# TASK GOAL:
Can you give the lines of the items below as a numbered list, skipping blank lines and leaving out the pictures?

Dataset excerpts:
━━━━━━━━

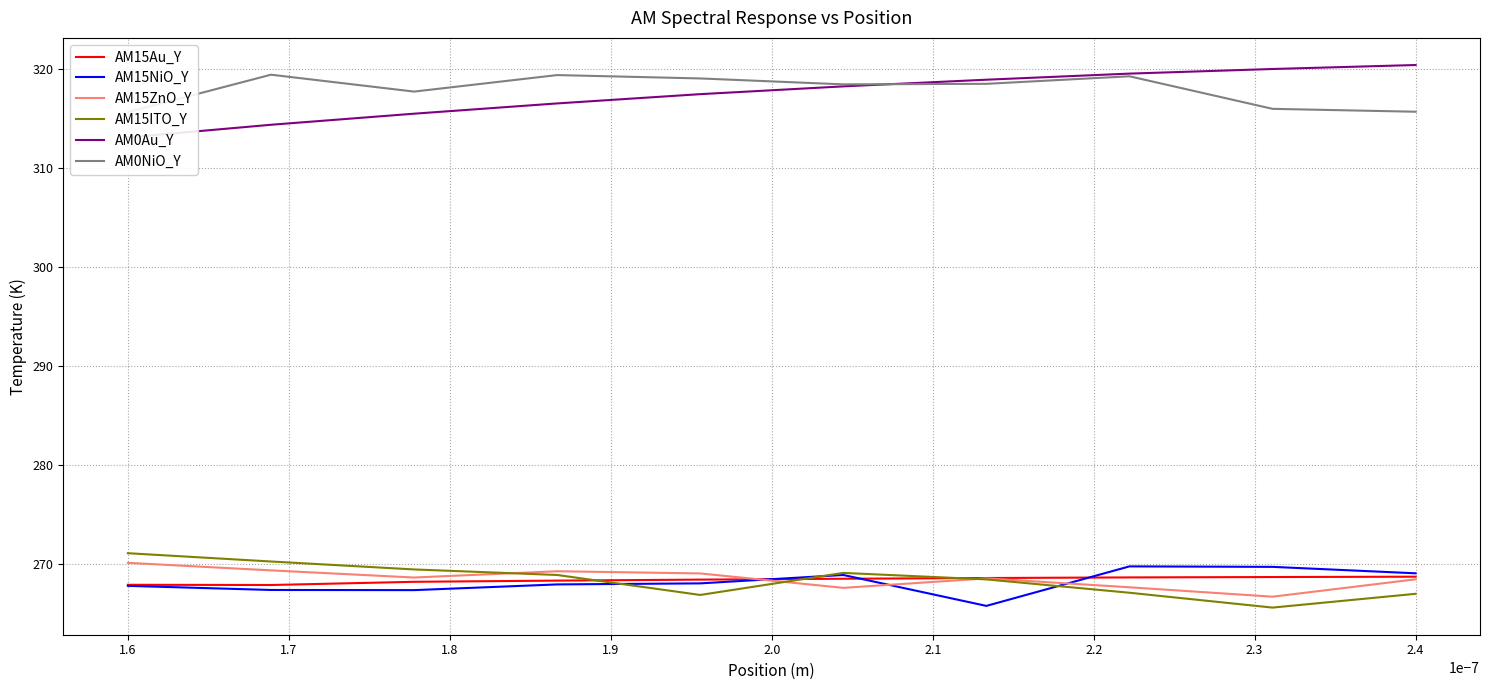

Does the chart have visible grid lines?

Yes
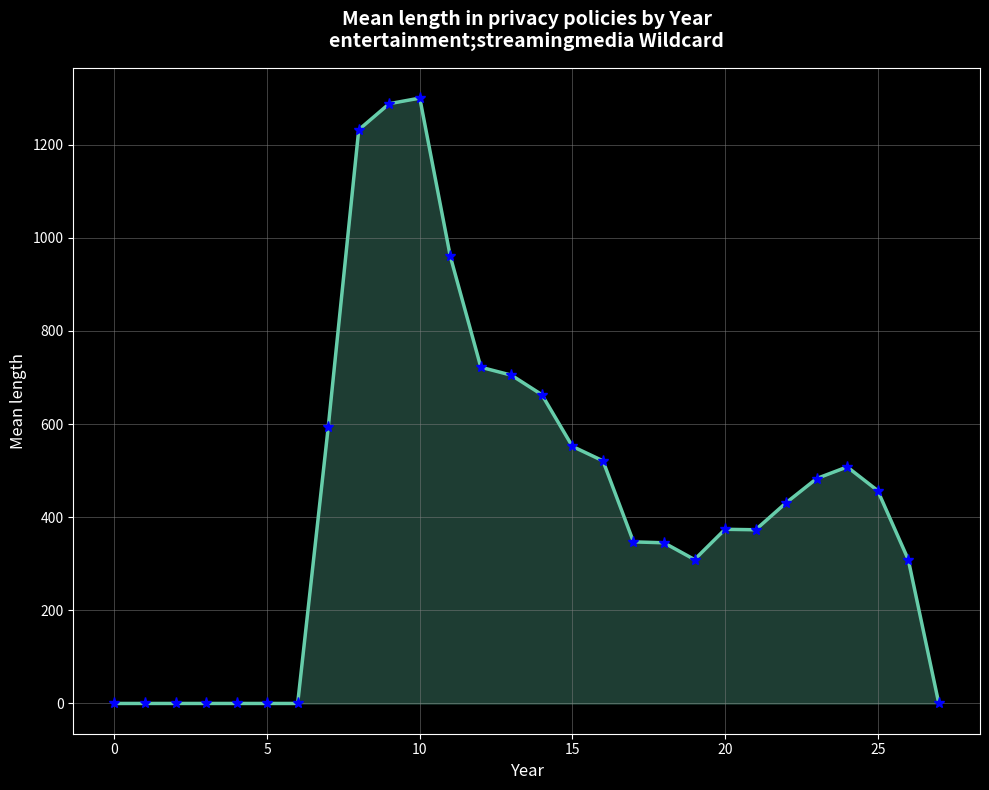

What is the difference between the maximum and minimum values?

1300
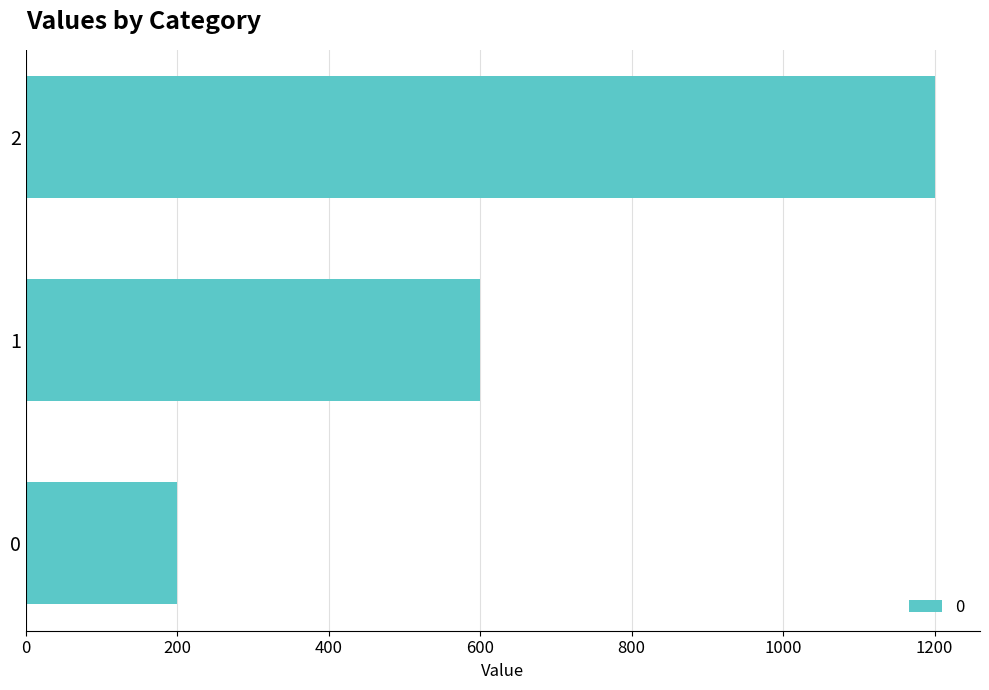

List the labels in order of value, largest first.

2, 1, 0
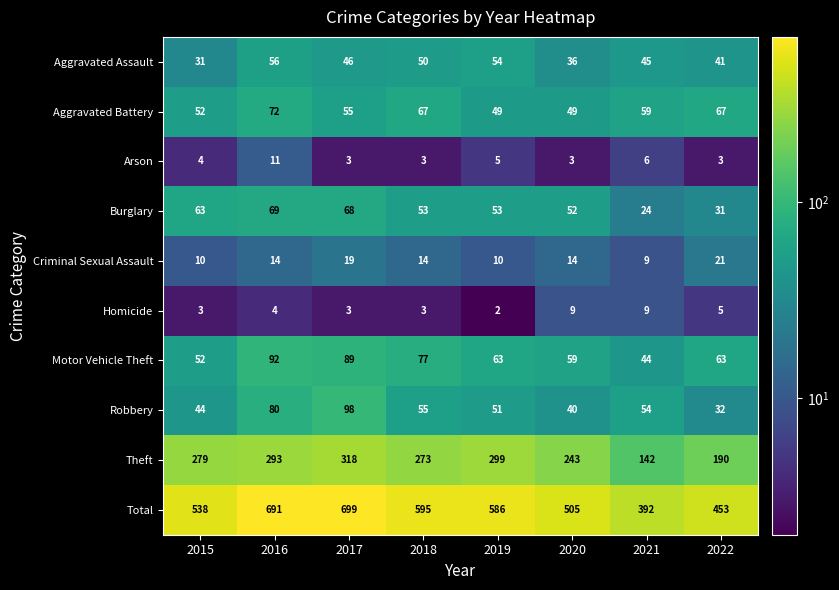

Which series has the widest spread of values?

Total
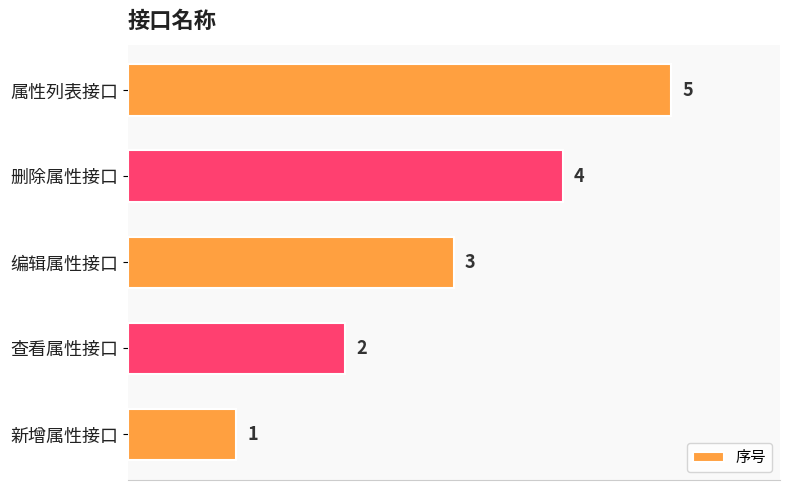

What is the difference between the maximum and minimum values?

4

━━━━━━━━

# YOUR RESPONSE:
1. Does the chart have visible grid lines?
2. Yes
3. What is the difference between the maximum and minimum values?
4. 1300
5. List the labels in order of value, largest first.
6. 2, 1, 0
7. Which series has the widest spread of values?
8. Total
9. What is the difference between the maximum and minimum values?
10. 4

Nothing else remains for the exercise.